TASK DATA
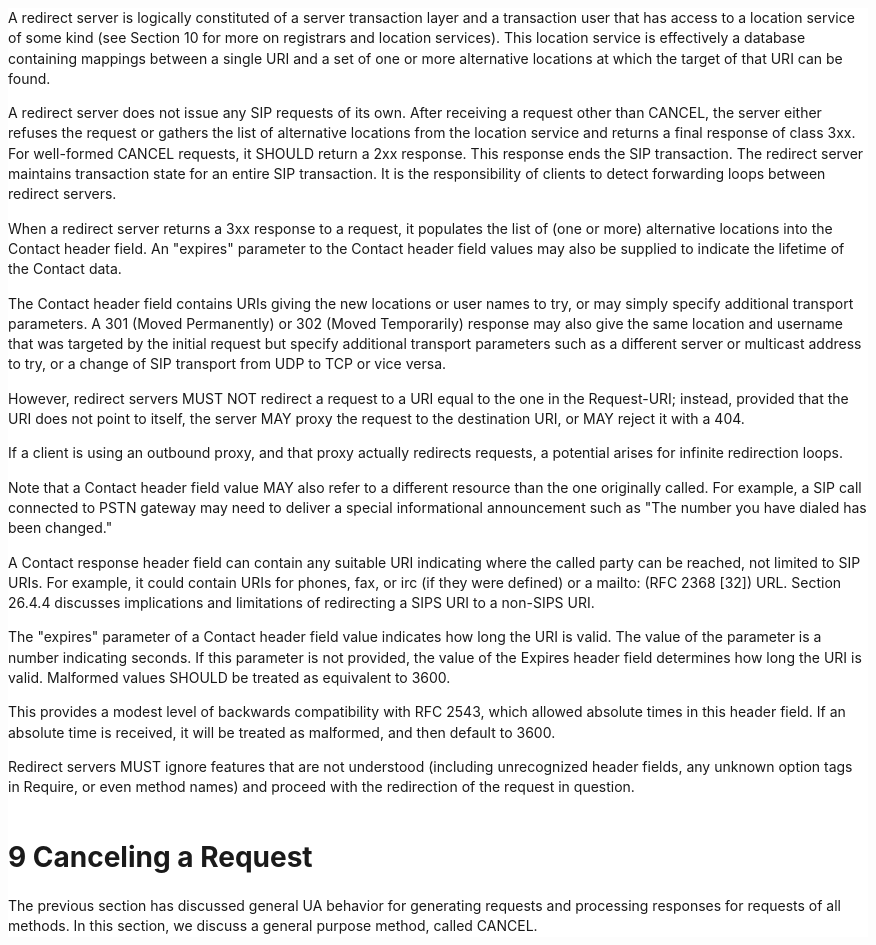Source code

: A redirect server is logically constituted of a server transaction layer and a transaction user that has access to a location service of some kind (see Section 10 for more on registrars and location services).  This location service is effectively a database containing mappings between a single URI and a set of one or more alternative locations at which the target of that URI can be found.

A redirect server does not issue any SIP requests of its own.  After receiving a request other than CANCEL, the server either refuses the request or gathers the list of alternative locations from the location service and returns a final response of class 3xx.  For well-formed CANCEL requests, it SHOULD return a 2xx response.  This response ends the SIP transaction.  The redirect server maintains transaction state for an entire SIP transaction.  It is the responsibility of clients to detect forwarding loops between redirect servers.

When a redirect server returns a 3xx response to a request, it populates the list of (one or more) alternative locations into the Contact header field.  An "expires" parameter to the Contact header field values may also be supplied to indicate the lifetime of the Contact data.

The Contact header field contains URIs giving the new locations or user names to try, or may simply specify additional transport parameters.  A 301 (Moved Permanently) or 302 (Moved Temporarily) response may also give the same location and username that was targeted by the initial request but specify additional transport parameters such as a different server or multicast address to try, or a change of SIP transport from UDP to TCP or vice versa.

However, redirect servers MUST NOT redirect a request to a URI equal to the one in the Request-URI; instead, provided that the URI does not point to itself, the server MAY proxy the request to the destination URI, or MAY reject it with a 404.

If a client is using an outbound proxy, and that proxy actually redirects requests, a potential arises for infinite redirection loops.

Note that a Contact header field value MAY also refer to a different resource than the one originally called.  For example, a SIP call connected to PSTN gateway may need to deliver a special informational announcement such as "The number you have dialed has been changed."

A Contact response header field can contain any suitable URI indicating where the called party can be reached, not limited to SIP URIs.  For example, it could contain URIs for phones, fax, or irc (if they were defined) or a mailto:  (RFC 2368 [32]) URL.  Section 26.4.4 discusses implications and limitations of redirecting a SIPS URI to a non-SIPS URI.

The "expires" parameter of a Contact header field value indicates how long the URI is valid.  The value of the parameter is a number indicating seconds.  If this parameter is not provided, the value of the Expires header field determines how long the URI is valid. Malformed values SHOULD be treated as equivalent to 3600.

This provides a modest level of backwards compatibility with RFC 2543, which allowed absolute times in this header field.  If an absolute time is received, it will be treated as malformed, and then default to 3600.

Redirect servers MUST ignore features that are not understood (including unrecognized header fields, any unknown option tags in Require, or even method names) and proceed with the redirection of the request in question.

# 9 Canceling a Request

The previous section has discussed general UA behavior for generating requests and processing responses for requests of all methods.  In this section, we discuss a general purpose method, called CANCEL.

REQUEST
Repeat exactly, and only, the lines from the line with "However, redirect servers" through the end of the listing above, both ends included.

REPLY
However, redirect servers MUST NOT redirect a request to a URI equal to the one in the Request-URI; instead, provided that the URI does not point to itself, the server MAY proxy the request to the destination URI, or MAY reject it with a 404.

If a client is using an outbound proxy, and that proxy actually redirects requests, a potential arises for infinite redirection loops.

Note that a Contact header field value MAY also refer to a different resource than the one originally called.  For example, a SIP call connected to PSTN gateway may need to deliver a special informational announcement such as "The number you have dialed has been changed."

A Contact response header field can contain any suitable URI indicating where the called party can be reached, not limited to SIP URIs.  For example, it could contain URIs for phones, fax, or irc (if they were defined) or a mailto:  (RFC 2368 [32]) URL.  Section 26.4.4 discusses implications and limitations of redirecting a SIPS URI to a non-SIPS URI.

The "expires" parameter of a Contact header field value indicates how long the URI is valid.  The value of the parameter is a number indicating seconds.  If this parameter is not provided, the value of the Expires header field determines how long the URI is valid. Malformed values SHOULD be treated as equivalent to 3600.

This provides a modest level of backwards compatibility with RFC 2543, which allowed absolute times in this header field.  If an absolute time is received, it will be treated as malformed, and then default to 3600.

Redirect servers MUST ignore features that are not understood (including unrecognized header fields, any unknown option tags in Require, or even method names) and proceed with the redirection of the request in question.

# 9 Canceling a Request

The previous section has discussed general UA behavior for generating requests and processing responses for requests of all methods.  In this section, we discuss a general purpose method, called CANCEL.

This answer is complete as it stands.